In the main thread, we init our decoder by calling cudaSetDevice(gpu_id) for each gpu card, and loading a copy of am model on each gpu ( each copy will be used by many decoding threads)
////pthreadkey_gpuid will be used to index cu-device, which we modified in a way that
//// threads on each gpu will share one cu-device.
for (int i = 0; i < gpu_num_; i++) {
pthread_setspecific(::pthreadkey_gpuid, &i);
#ifdef HAVE_CUDA
CuDevice::Instantiate().SelectGpuId(gpu_option); // we will select pthreadkey_gpuid
CuDevice::Instantiate().AllowMultithreading();
#endif
am_nnet_[i] = new nnet3::AmNnetSimple;
.................
Input ki(fileName, &binary);
...............
am_nnet_[i]->Read(ki.Stream(), binary);
}
///in cu-device.h , we change the instantiate func , to support diffenrent cu-device on each GPU
static inline CuDevice& Instantiate() {
int index = *((int *)pthread_getspecific(::pthreadkey_gpuid));
//KALDI_LOG << "now device index is:" << index;
return global_device_[index];
}
//Then we create several decoding threads which are evenly allocated on multi-GPUs and use the //corresponding AM copy .
for (int i = 0; i < decoders_num_; i++) {
.................................
int tm = ((i) % gpu_num_)
pthread_setspecific(::pthreadkey_gpuid, &tm);
#ifdef HAVE_CUDA
CuDevice::Instantiate().SelectGpuId(config_->gpu_option_);
CuDevice::Instantiate().AllowMultithreading();
#endif
decoder_[i]->Init(config_, model_);
}
it works well with cuda-9.1.
But after we upgrade to cuda-10.2. IT can not work.

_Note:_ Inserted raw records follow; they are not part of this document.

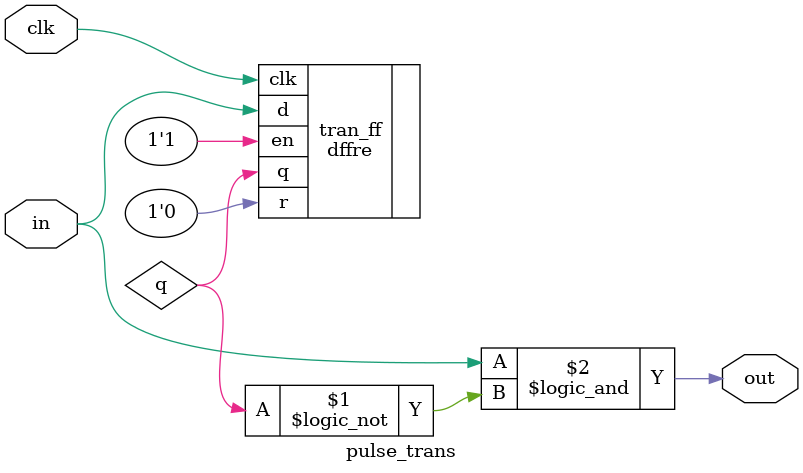
<source format=v>
module pulse_trans(in,clk,out);

	input in,clk;
	output out;
	
	wire q;
	
	dffre #(.n(1)) tran_ff(
		  .d(in),
		  .en(1'b1),
		  .r(1'b0),
		  .clk(clk),
		  .q(q));
		  
	assign out=in&&(!q);
	
endmodule
</source>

Some problems arises,
if we just use on GPU card ( export CUDA_VISIBLE_DEVICES=0) , that is N threads on one GPU ,it works fine.
But if we make 2 or more GPUs visible, we encounter some confusing errors.
when CUDA_VISIBLE_DEVICES=0,1 or 0,1,2 , the progam will be locked somewhere
If CUDA_VISIBLE_DEVICES=0,1,2,3( that's all we have on a machine) , it will give "cublasStatus_t 1 : "CUBLAS_STATUS_NOT_INITIALIZED" returned from 'cublas_gemv(GetCublasHandle(), (trans==kTrans? CUBLAS_OP_N:CUBLAS_OP_T), M.NumCols(), M.NumRows(), alpha, M.Data(), M.Stride(), v.Data(), 1, beta, data_, 1)"
Can anyone give me a hint on how this happens?
What is the reasonable way to use M threads evenly allocated on N Gpu cards ( M = k * N ), while currently we use one cu-device for one gpu which many threads use the same cu-device.